*Records for the exercise*.
▶
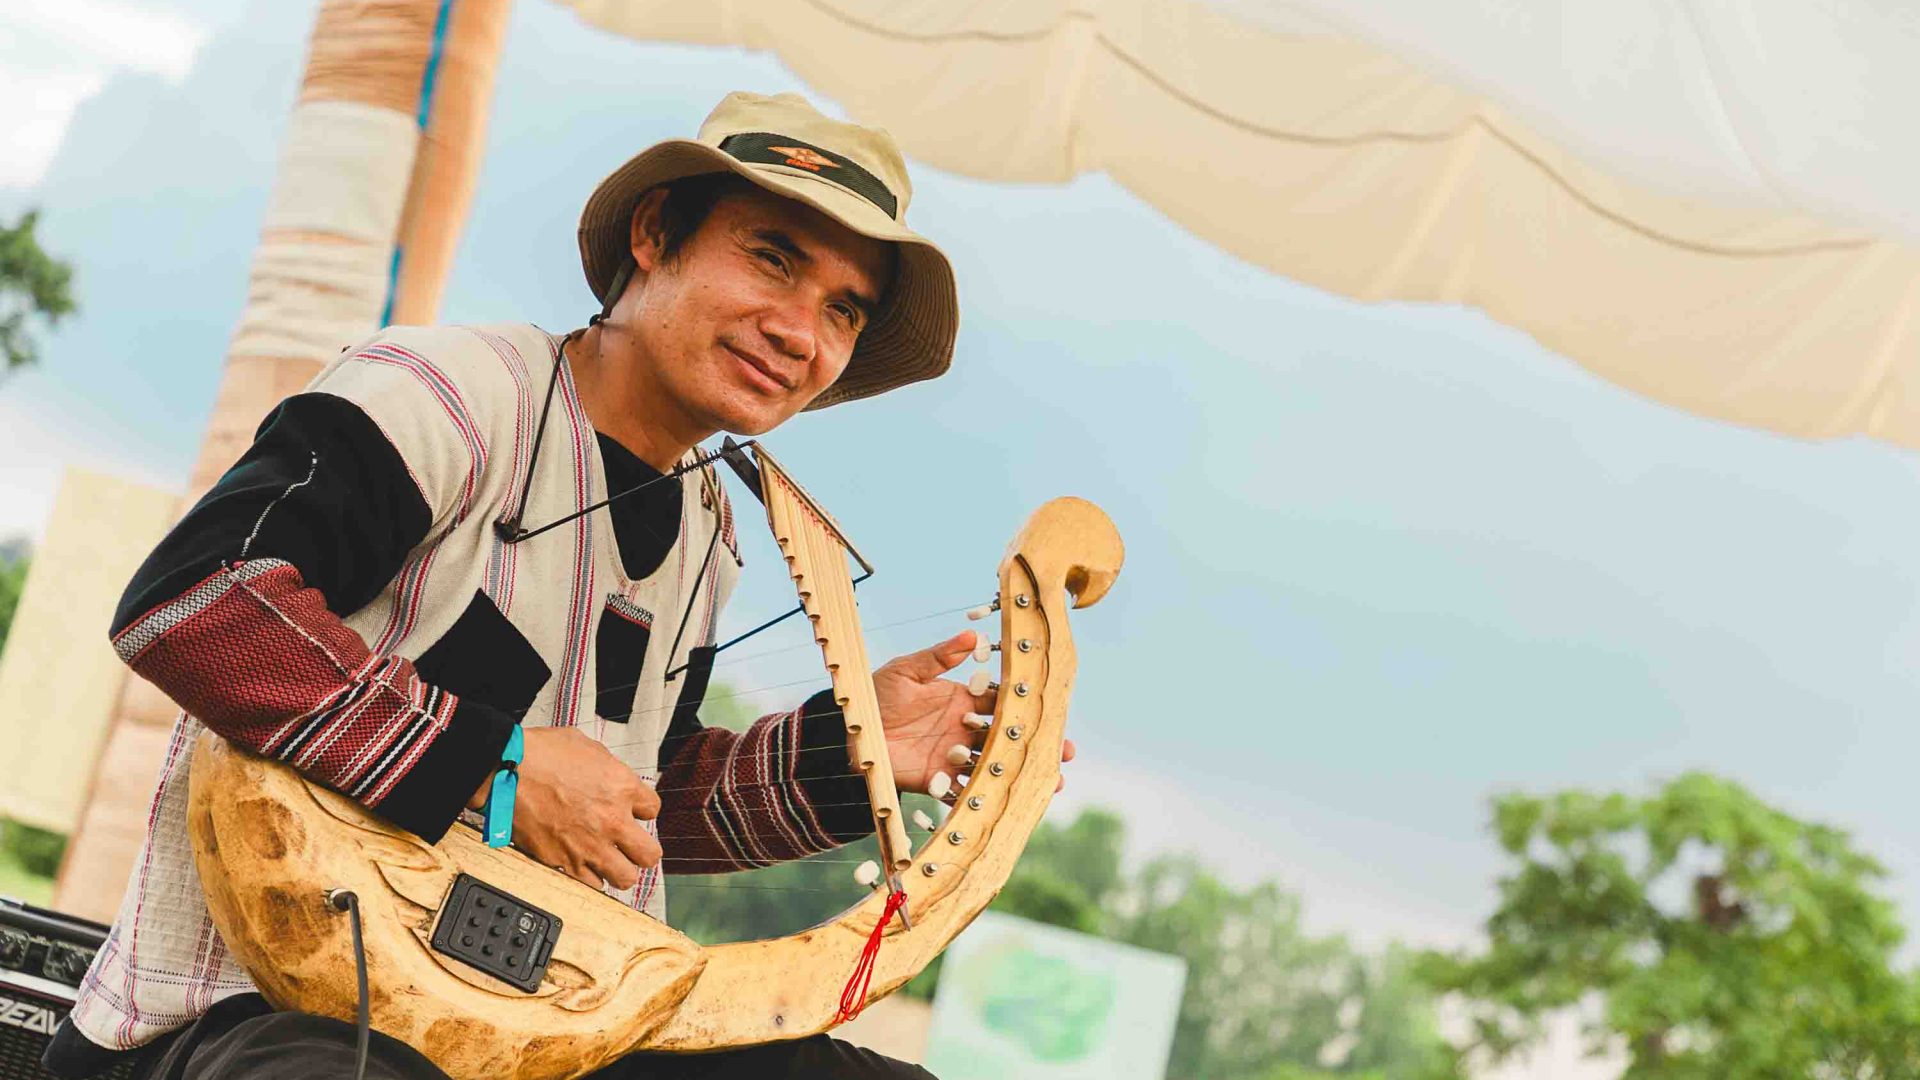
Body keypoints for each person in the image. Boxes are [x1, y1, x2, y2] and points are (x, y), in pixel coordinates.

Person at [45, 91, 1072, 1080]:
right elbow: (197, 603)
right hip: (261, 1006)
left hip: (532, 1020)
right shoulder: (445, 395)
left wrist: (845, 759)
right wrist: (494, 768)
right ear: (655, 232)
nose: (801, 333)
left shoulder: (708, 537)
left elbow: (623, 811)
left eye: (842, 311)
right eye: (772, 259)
◀
▶
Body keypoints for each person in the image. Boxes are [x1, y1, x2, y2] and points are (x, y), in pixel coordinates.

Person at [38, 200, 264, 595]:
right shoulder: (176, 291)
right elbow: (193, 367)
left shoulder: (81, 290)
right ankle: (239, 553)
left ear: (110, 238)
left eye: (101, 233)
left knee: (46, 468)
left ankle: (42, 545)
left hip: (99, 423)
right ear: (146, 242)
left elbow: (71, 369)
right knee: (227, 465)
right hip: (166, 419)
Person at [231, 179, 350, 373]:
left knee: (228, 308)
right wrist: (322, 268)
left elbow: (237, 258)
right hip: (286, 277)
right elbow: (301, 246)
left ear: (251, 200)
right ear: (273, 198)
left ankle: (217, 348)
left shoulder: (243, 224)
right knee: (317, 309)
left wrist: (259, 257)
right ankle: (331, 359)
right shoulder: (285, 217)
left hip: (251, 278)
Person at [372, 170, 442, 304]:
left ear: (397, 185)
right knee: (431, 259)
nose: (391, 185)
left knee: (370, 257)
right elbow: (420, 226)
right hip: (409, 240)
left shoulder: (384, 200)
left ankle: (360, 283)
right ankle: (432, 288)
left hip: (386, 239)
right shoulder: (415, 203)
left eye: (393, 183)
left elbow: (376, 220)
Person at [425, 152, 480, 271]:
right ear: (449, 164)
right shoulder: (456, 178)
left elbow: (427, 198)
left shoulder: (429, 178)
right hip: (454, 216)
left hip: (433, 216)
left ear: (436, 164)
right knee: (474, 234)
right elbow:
◀
▶
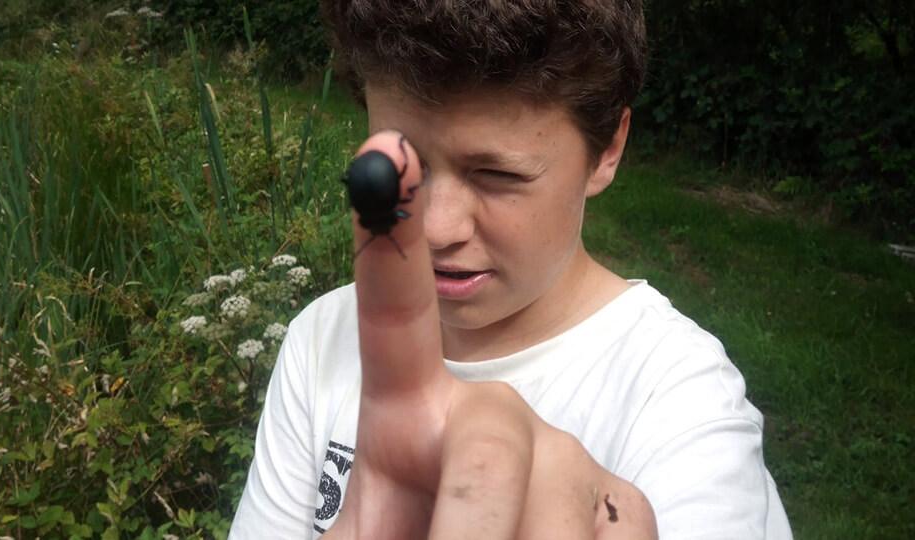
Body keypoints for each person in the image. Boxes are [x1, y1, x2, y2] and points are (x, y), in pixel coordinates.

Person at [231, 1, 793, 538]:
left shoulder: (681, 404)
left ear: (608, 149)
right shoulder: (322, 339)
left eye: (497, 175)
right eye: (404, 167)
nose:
◀
*Activity*. Tally each line in the data that holds the word "knee"; write only the total.

*Solution*. 7